Annalena Baerbock und ihr französischer Amtskollege reisen als erste EU-Außenminister nach Syrien. Im Gepäck: Angebote und klare Erwartungen an die neuen Machthaber.

Bundesaußenministerin Annalena Baerbock (Grüne) und ihr französischer Kollege Jean-Noël Barrot besuchen die neue syrische Führung in Damaskus. Das Außenministerium in Paris teilte am Freitagmorgen mit,  Barrot sei bereits in der syrischen Hauptstadt eingetroffen. Baerbocks Ankunft wird im Laufe des Tages erwartet. Die beiden wollen demnach unter anderem Ahmad al-Scharaa treffen.
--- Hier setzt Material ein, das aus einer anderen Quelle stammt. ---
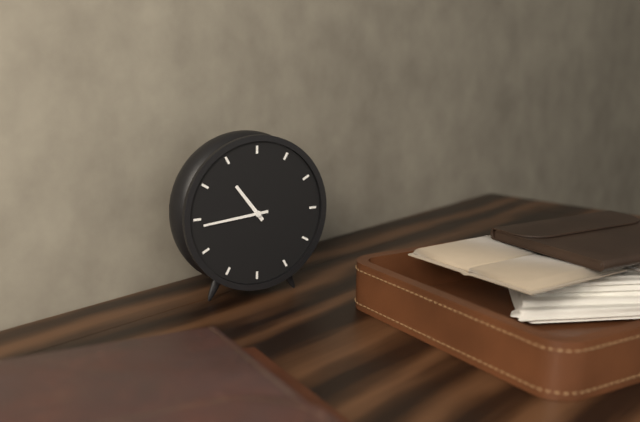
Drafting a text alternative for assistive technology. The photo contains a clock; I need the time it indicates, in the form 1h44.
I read 10h44
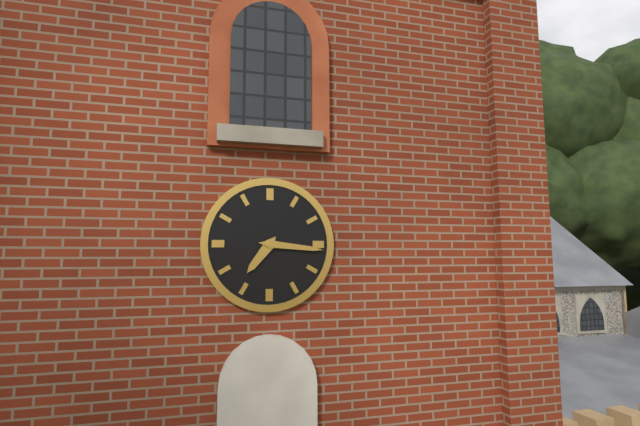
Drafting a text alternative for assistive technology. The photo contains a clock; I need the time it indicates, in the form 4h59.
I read 7h16
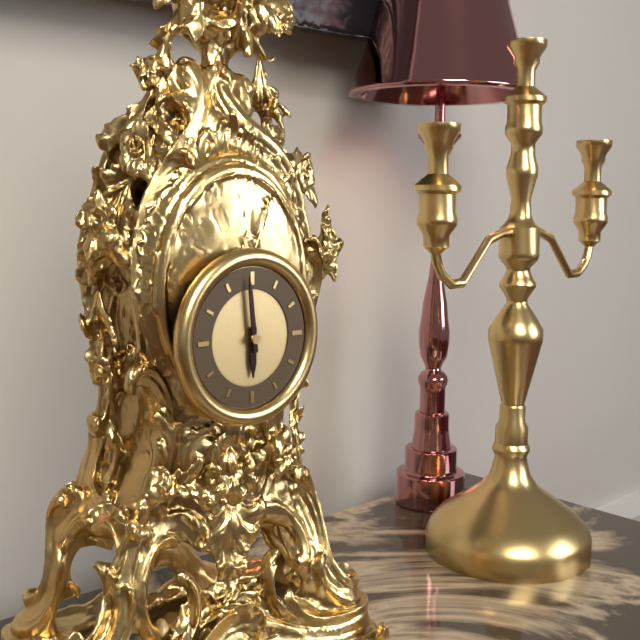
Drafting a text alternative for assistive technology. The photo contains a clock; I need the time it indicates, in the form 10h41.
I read 5h59
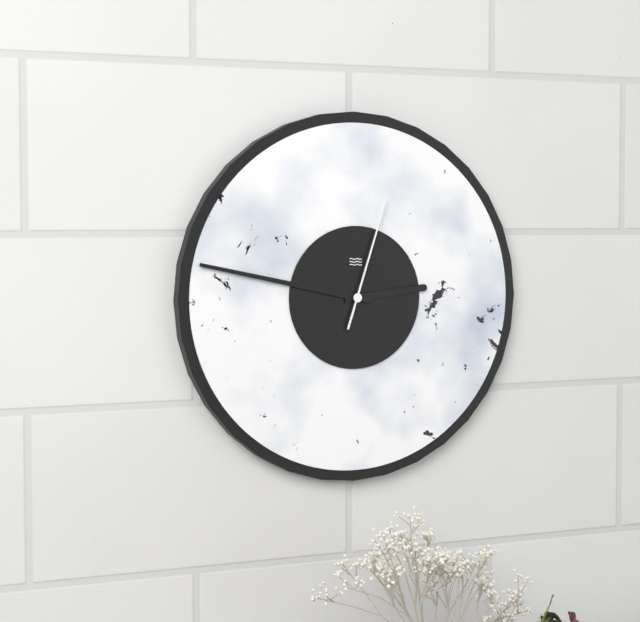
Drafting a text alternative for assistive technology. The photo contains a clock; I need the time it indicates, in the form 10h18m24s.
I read 2h47m03s
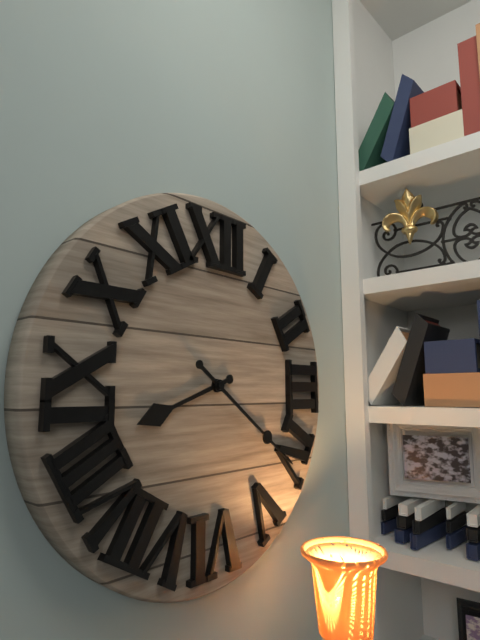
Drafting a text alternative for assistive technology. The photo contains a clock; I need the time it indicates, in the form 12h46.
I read 8h21
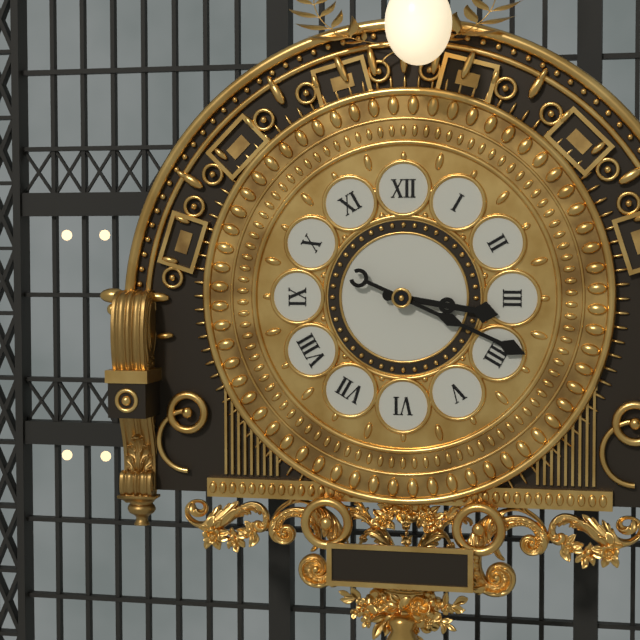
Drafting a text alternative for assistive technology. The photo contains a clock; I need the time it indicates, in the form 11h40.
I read 3h19
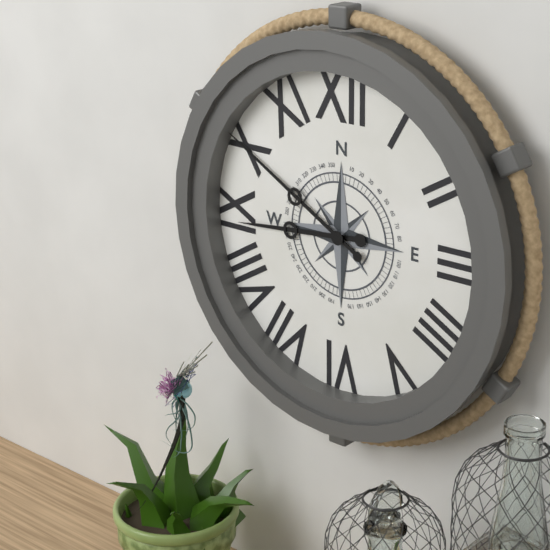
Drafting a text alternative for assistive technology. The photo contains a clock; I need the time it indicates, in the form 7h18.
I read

Unter der Führung von dessen islamistischer Miliz Hajat Tahrir al-Schams (HTS) war am 8. Dezember die Herrschaft des langjährigen syrischen Machthabers Baschar al-Assad beendet worden.

Baerbock stellt den neuen De-facto-Herrschern in Syrien Bedingungen für eine Neuaufnahme der Beziehungen zu Deutschland und der Europäischen Union. „Ein politischer Neuanfang zwischen Europa und Syrien, zwischen Deutschland und Syrien ist möglich“, erklärte die Grünen-Politikerin zu dem unangekündigten Besuch in Damaskus. Sie komme mit ihrem französischen Amtskollegen Jean-Noël Barrot und im Namen der EU „mit dieser ausgestreckten Hand, aber auch mit klaren Erwartungen an die neuen Machthaber“ in die syrische Hauptstadt.

Rund vier Wochen nach dem Sturz von Langzeitmachthaber Baschar al-Assad wollen Baerbock und Barrot im Auftrag der EU-Außenbeauftragten Kaja Kallas Gespräche mit Vertretern der von Rebellen gebildeten Übergangsregierung führen. De-facto-Herrscher Ahmed al-Scharaa ist Anführer der islamistischen Rebellengruppe Haiat Tahrir al-Scham (HTS) und war zuvor bekannt unter seinem Kampfnamen Abu Mohammed al-Dscholani.

Die Außenministerin war am Morgen von Zypern aus nach Damaskus geflogen. Barrot hatte mit Verteidigungsminister Sébastien Lecornu im nicht weit entfernten Libanon mit den dort stationierten französischen Soldaten der UN-Beobachtermission Unifil den Jahreswechsel gefeiert. Baerbock und Barrot sind die ersten EU-Außenminister und die ersten Außenminister großer westlicher Mächte, die von der neuen syrischen Führung empfangen werden. Das deutsch-französische Duo absolviert seinen Besuch „im Namen der EU“, wie Baerbock in einer Erklärung mitteilte, die das Auswärtige Amt in Berlin anlässlich ihrer Abreise nach Damaskus veröffentlichte.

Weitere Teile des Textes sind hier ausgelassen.